(Data entries)
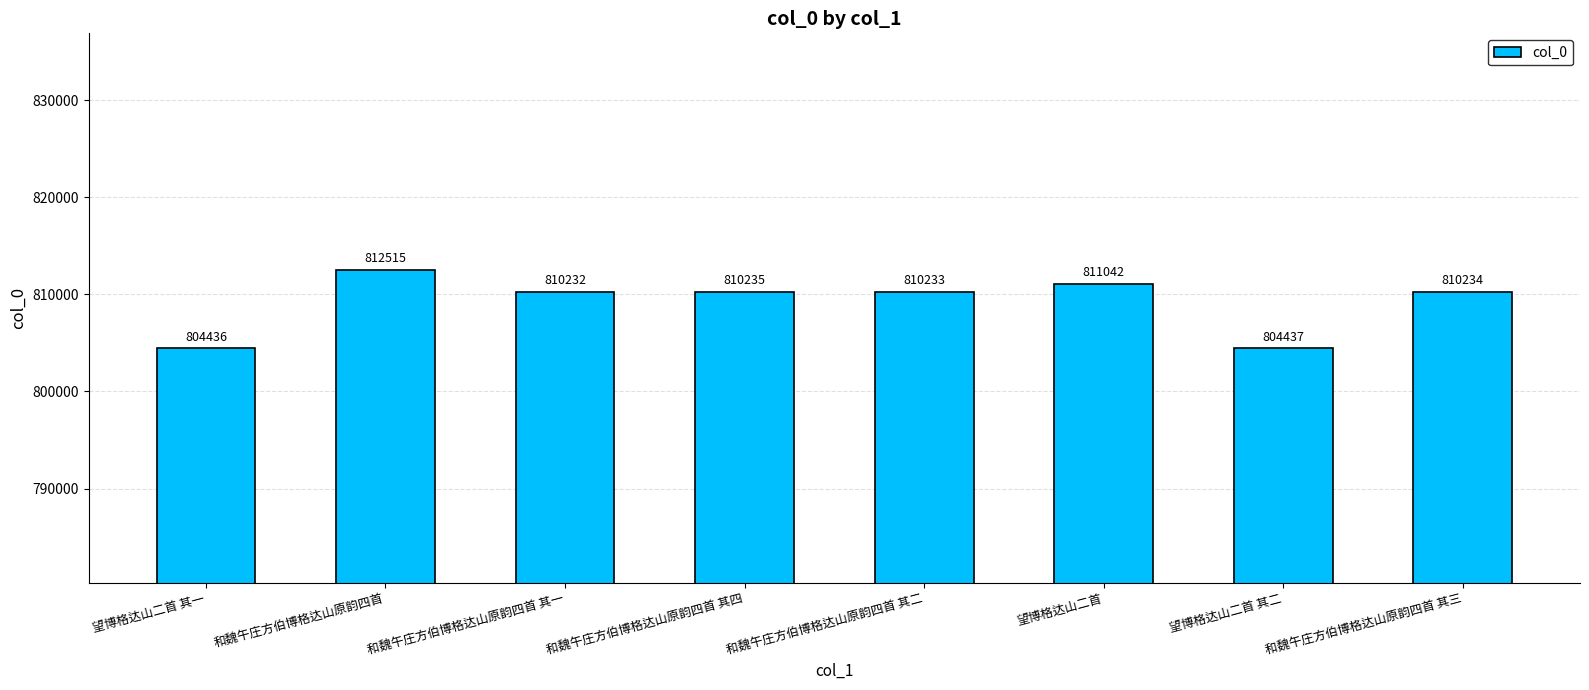

What is the change in value from 望博格达山二首 to 和魏午庄方伯博格达山原韵四首 其三?

-808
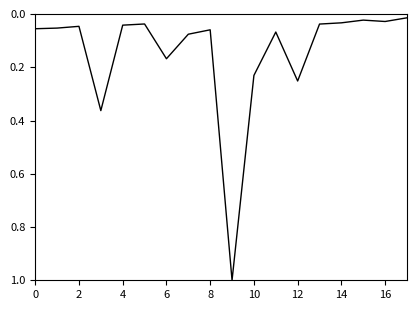

What is the maximum value shown in the chart?

1.0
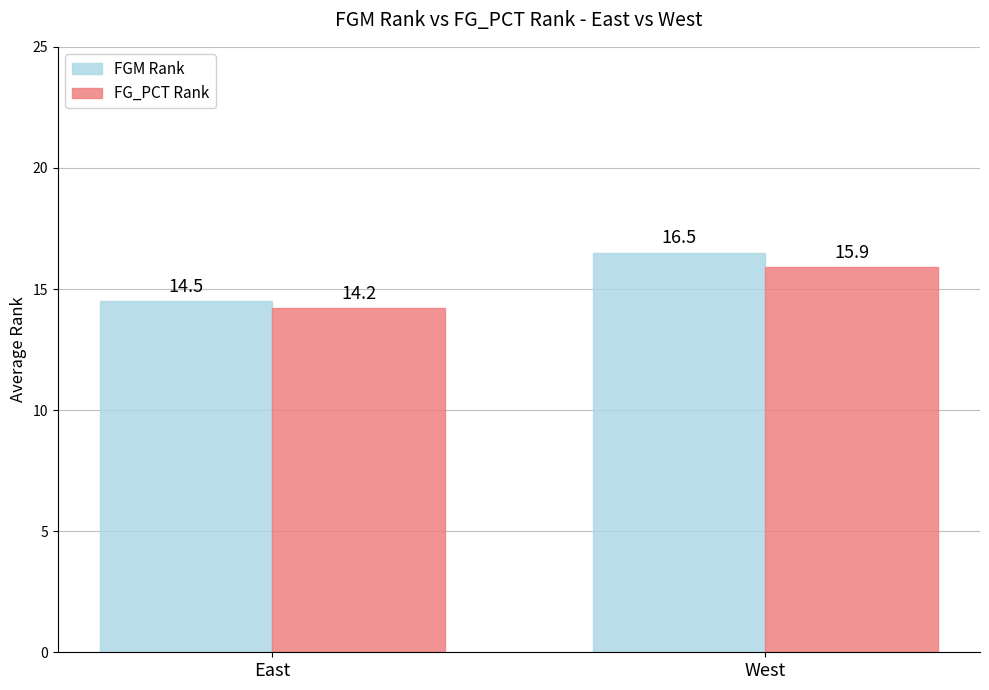

At East, list the series in order from smallest to largest.

FG_PCT Rank, FGM Rank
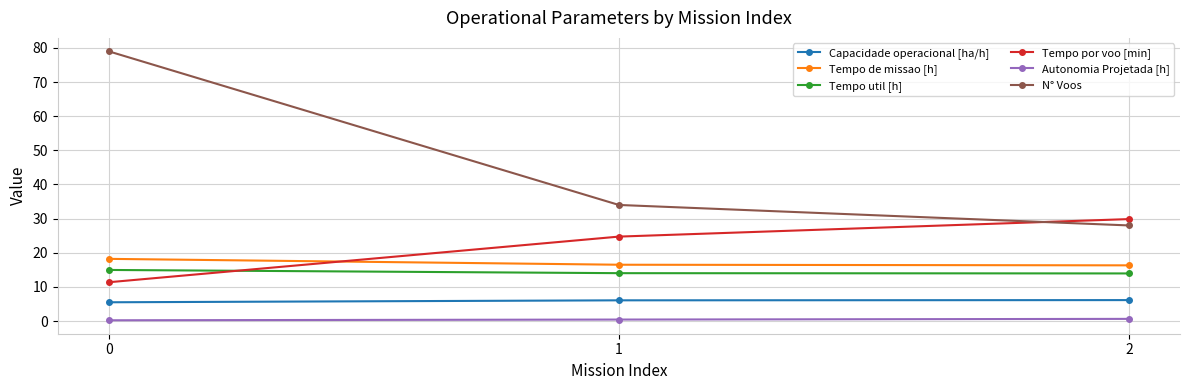

The value of Tempo util [h] at 2 is 7.7. True or false?

False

### What you need to do:
Lay out the lines of the records above as a numbered list, skipping blank lines and leaving out the pictures.

### Answer section:
1. What is the change in value from 望博格达山二首 to 和魏午庄方伯博格达山原韵四首 其三?
2. -808
3. What is the maximum value shown in the chart?
4. 1.0
5. At East, list the series in order from smallest to largest.
6. FG_PCT Rank, FGM Rank
7. The value of Tempo util [h] at 2 is 7.7. True or false?
8. False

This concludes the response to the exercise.